### [LESETEXT]

----

Ein schickes Bildchen eines Mädchen im Dirndl vor dem Oktoberfest – dazu braucht es heute keinen Fotografen mehr, sondern nur die Freundin, die das Handy in die Hand bekommt und knipst.


Für sinnliche Fotos gibt es heute Portale, auf denen Versager sogar noch die Kreditkarte zücken, um besagte Handyknipsbildchen zu sehen.

Ich erwähnte eines der größten Plattformen dafür ja bereits.


Für Fotos mit viel nackter Haut bist du früher als Modell mit hochrotem Kopf zum Fotografen – und mit noch röterem Kopf wieder raus. Oder im Hobbybereich hat es viel, viel Vertrauen gebraucht bis du sowas mal gemacht hast.

Heute stellt man nur noch das Handy hin und kann aus einer praktischen Distanz heraus die „Freier“ bedienen.


Ich könnte hier noch einige Beispiele mehr anführen, aber ich denke der Punkt ist angekommen.

Solange der Fotograf keinen Mehrwert bietet, gibt’s auch kein Shooting.

Ganz einfach.


Biete ich als Fotograf daher nichts weiter an als das was alle anderen machen, das Fotomodell selbst kann, oder bediene keinen aktuellen Trend, kann ich eigentlich damit rechnen, dass meine Kamera im Fotokoffer mittelfristig Schimmel ansetzen wird.

Und wenn mich jetzt jemand fragt welcher Mehrwert das den sein soll, kann ich nur sagen: die Peoplefotografie muss umgedacht werden, denn der Mehrwert lässt sich heut nicht mehr an einer Bildidee oder ganz grundsätzlich gesagt an einem „guten Foto“ festmachen.


Beispiel.

Vor einigen Jahren haben sie mir regelrecht die Bude für folgende Bilder eingerannt. Ich war seinerzeit eine Art Unikat für diesen, nennen wir es mal Bildstil. Konnte keiner, machte keiner. Und mit diesen Fotos erzeugte man damals massiv Aufmerksamkeit (es ging damals schon zu einem Großteil nur darum):






Ich habe seinerzeit, auf Grund von extrem vielen Anfragen für ein Shooting, eine Deutschlandtour angedacht. Der Fotos damals schon überdrüssig, fragte ich ob man bei einem Fotomodell auch mal was anderes "shooten" dürfte als diese Nixen: Absage oder Stillschweigen.

----

### [AUFGABENTEILE]
1) Nenne alle Wörter und Wendungen, die im Text über Peoplefotografie in Anführungszeichen stehen.
2) Führe den Text über Peoplefotografie im Anschluss an seinen letzten Satz fort.
Die Daten werden zur Bearbeitung nicht benötigt.

### [GESPEICHERTE DATEN]

----

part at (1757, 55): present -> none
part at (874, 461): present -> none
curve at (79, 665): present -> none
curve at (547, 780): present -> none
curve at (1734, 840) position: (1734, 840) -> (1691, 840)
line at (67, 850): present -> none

----

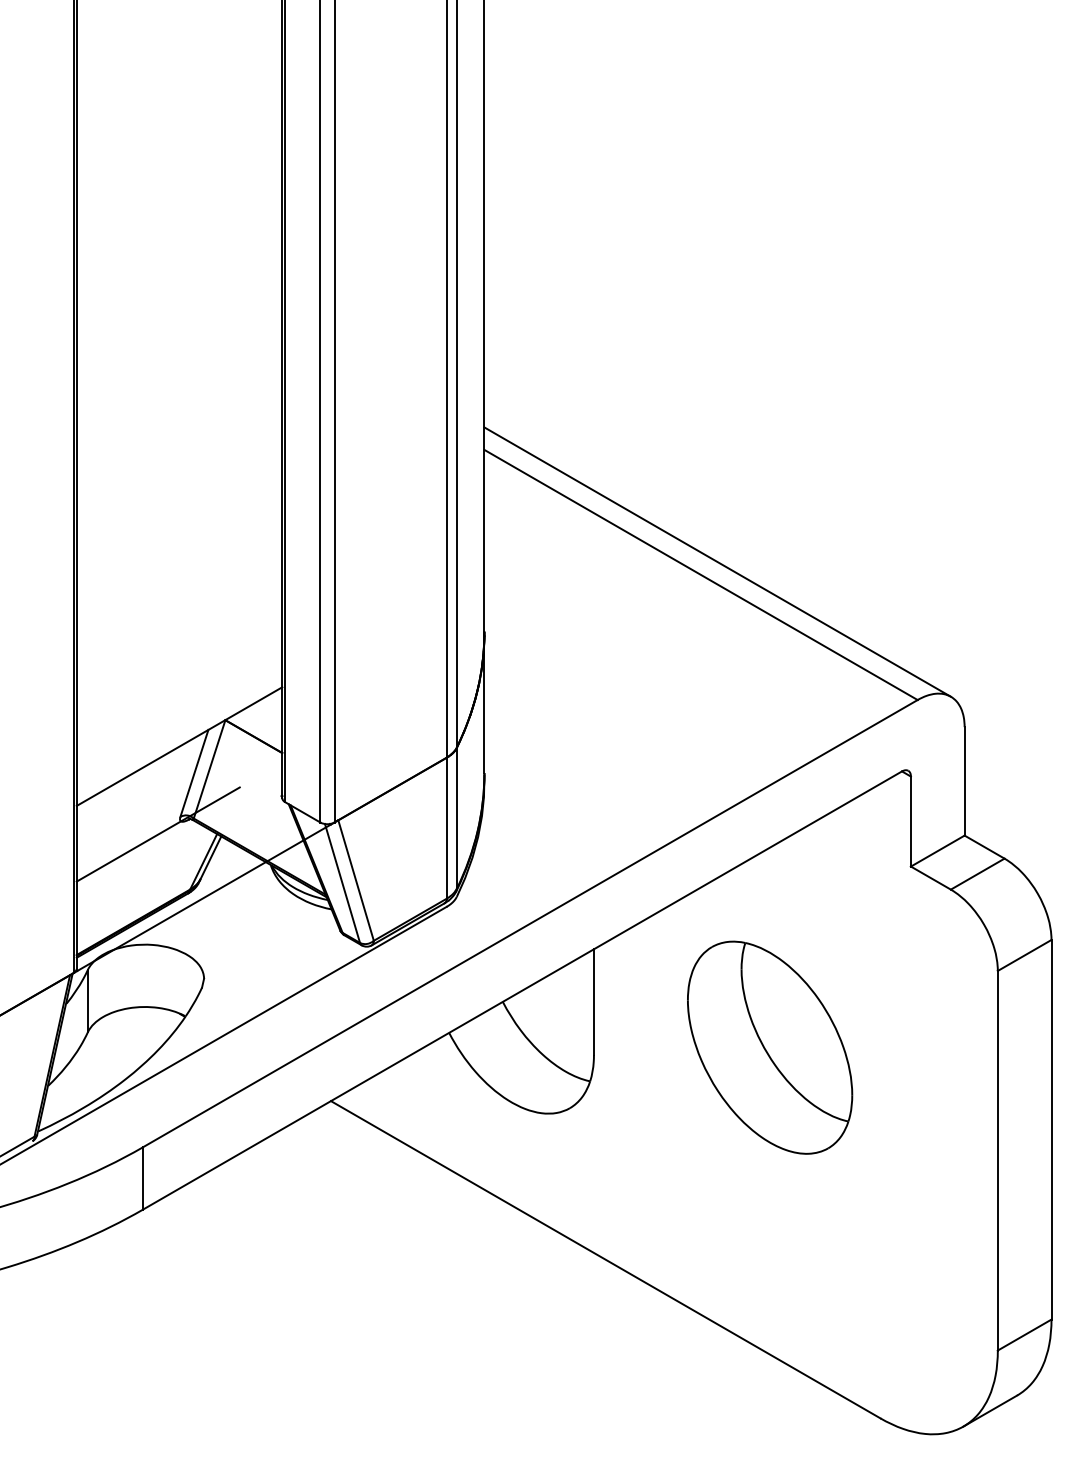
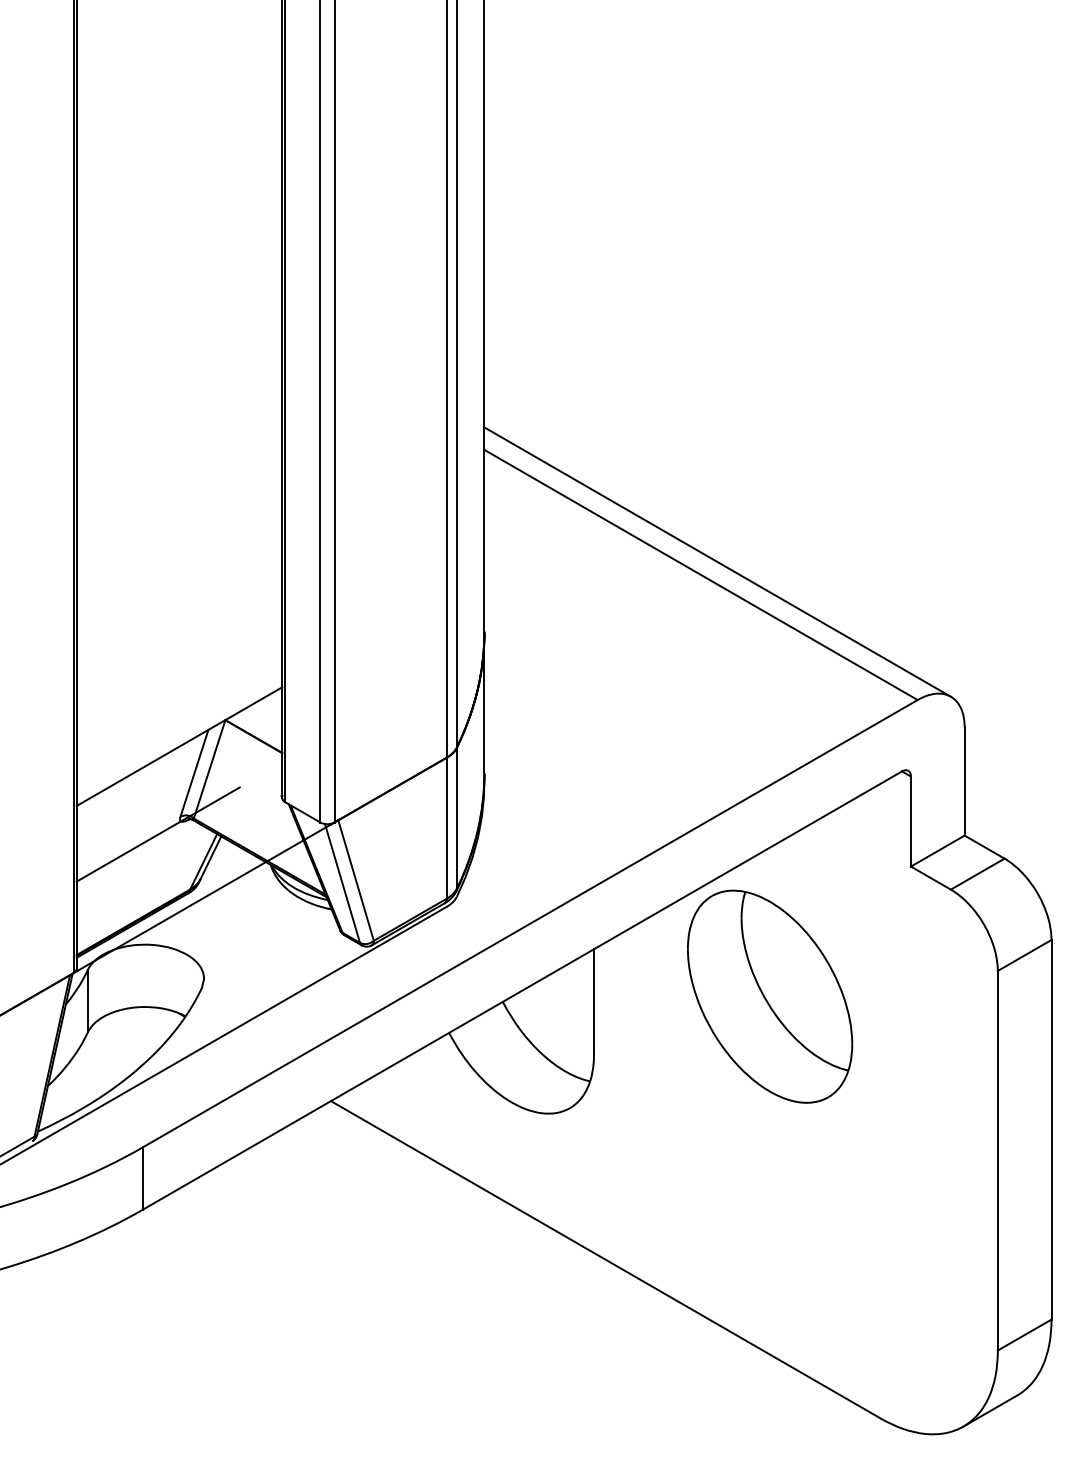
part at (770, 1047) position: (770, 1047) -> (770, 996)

----

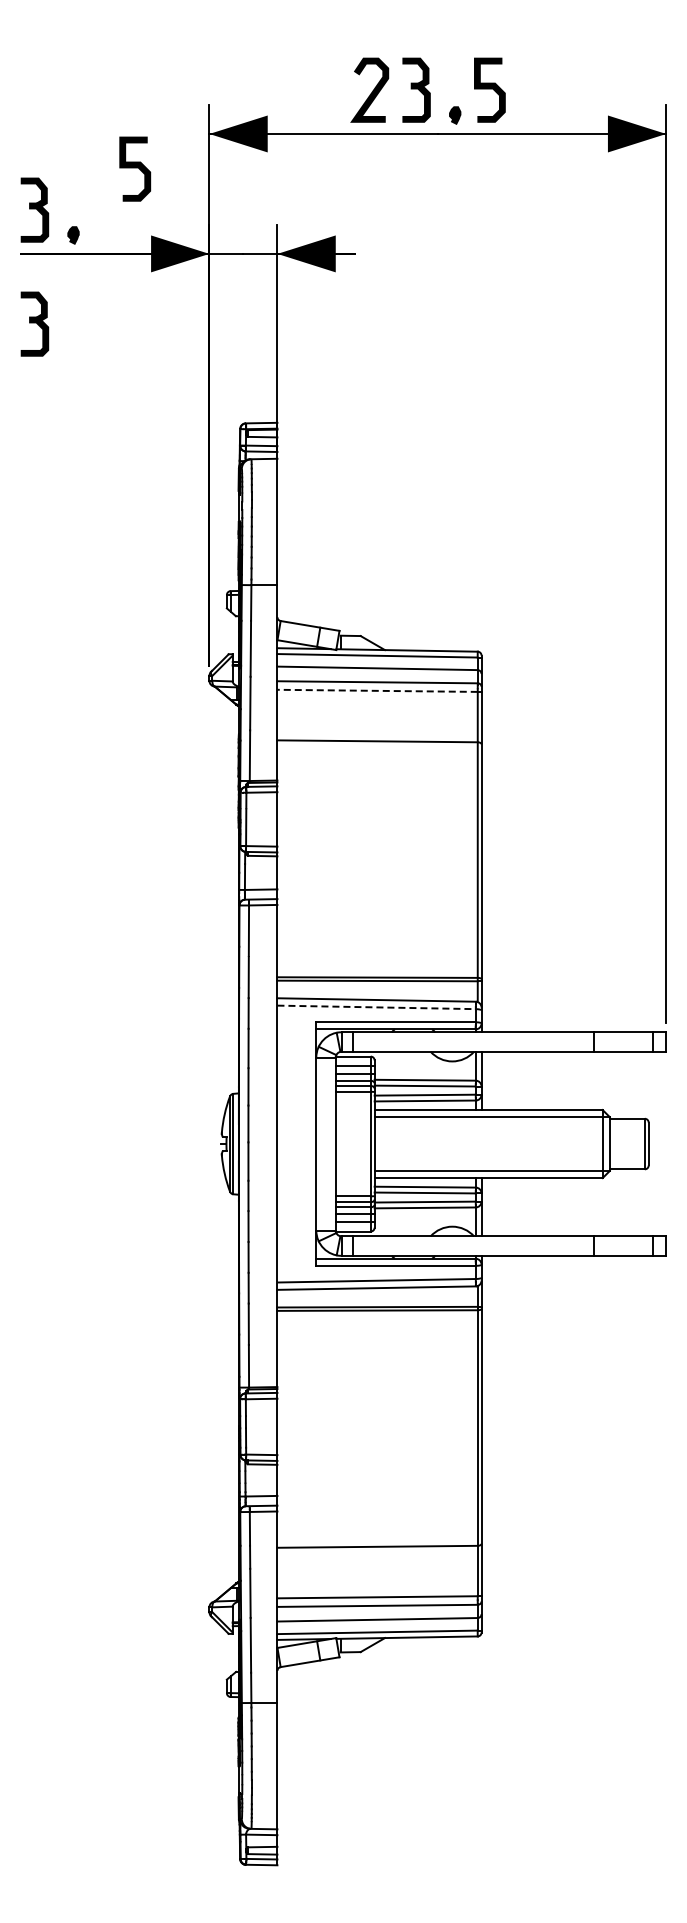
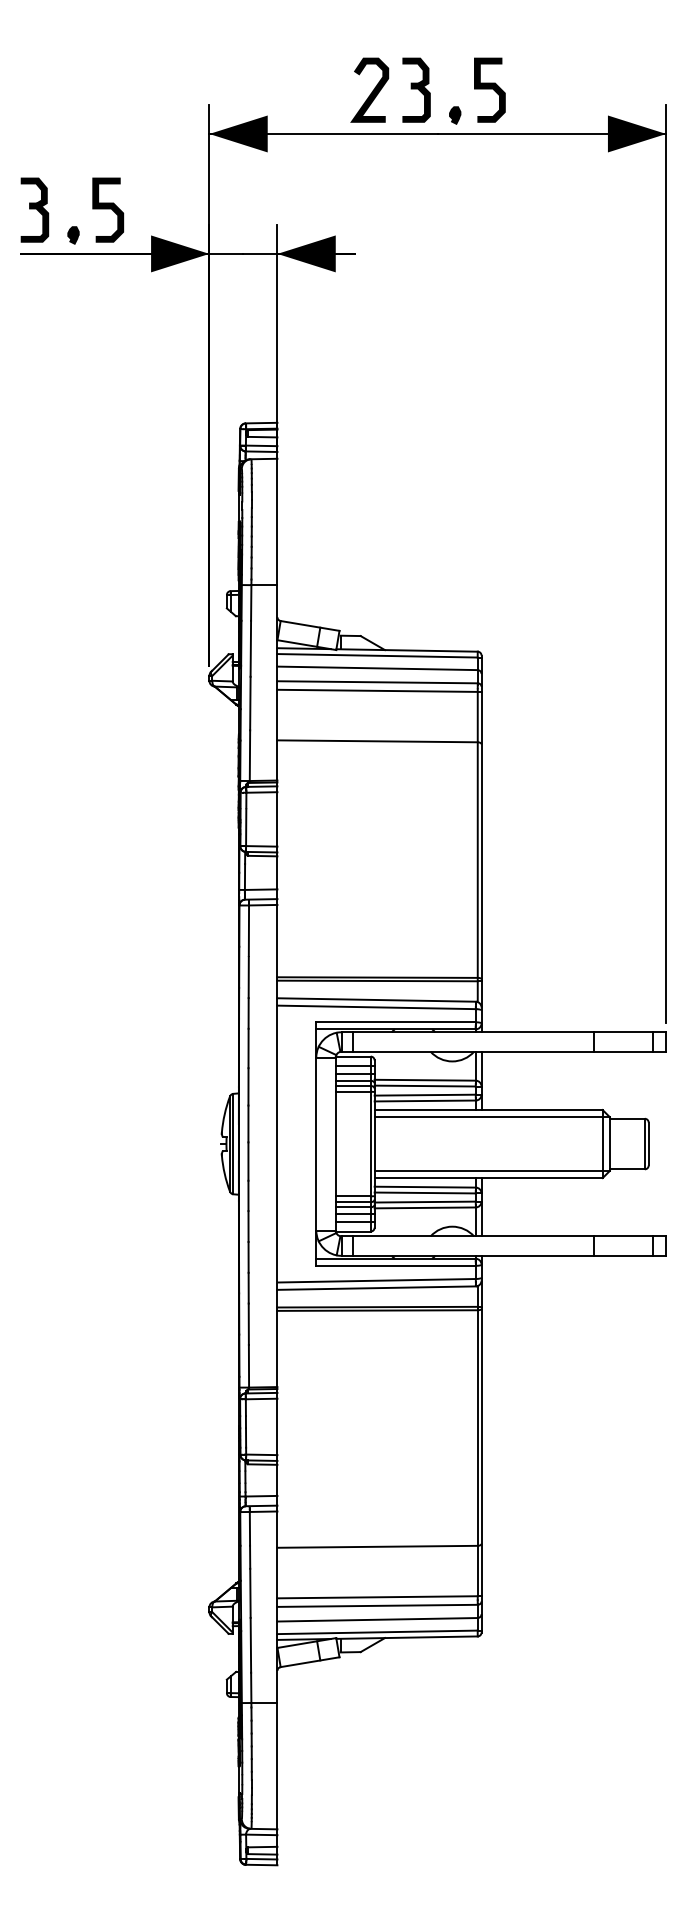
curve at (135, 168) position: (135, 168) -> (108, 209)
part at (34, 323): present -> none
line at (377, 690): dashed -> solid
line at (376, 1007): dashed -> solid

----

### [LÖSUNGEN]
1)
- Freier
- guten Foto
- shooten

2)
Denn der Aki war ja der „mit diesen krassen Wasserbildern“.

In eine andere Schublade hab ich anscheinend nicht reingepasst.


Verständlich, bis zum gewissen Grad. Die Modelle wollten solche Fotos, alles Andere war damals schon langweilig. Das Problem ist, dass du dich als Fotograf an solch einem Thema auf Dauer „ausbrennst“ (oder in dem Fall, in deinem eigenen Bildstil "ertrinkst").


Apropos Bildstil – es war mal lange Zeit schick, dass das Fotomodell eines der Bilder im Portfolio mit besagtem Bildstil zeigen konnte, das „Fotografenhoppen“ war gängig und keiner, wirklich keiner von uns Fotografen sagte nein. Und genau deswegen war es wichtig auch so eine Meerjungfrau vom Aki zu haben.

Damals ging es wenigstens noch um einen Eyecatcher.


Fotografie ist nur Mittel zum Zweck

Ich hatte letztens ein Gespräch mit Fotografen (in meinem Alter und darüber) wieviel sie mit der Fotografe verbinden bzw. weshalb sie überhaupt fotografieren. Fast alles sagten es würde ihnen Freude und Sinnhaftigkeit geben. Natürlich ist das auch „nur“ ein Mittel zum Zweck – jedoch spielt das Mittel hier eine entscheidende Rolle.

Wir Fotografen lieben unsere Ausrüstung und ein gewisser technischer Anteil ist bei jedem unserer Fotos dabei. Das Mittel für besagten Zweck wird dann obsolet, wenn ich darüber nicht mehr nachdenken muss, und vor allem: nicht will.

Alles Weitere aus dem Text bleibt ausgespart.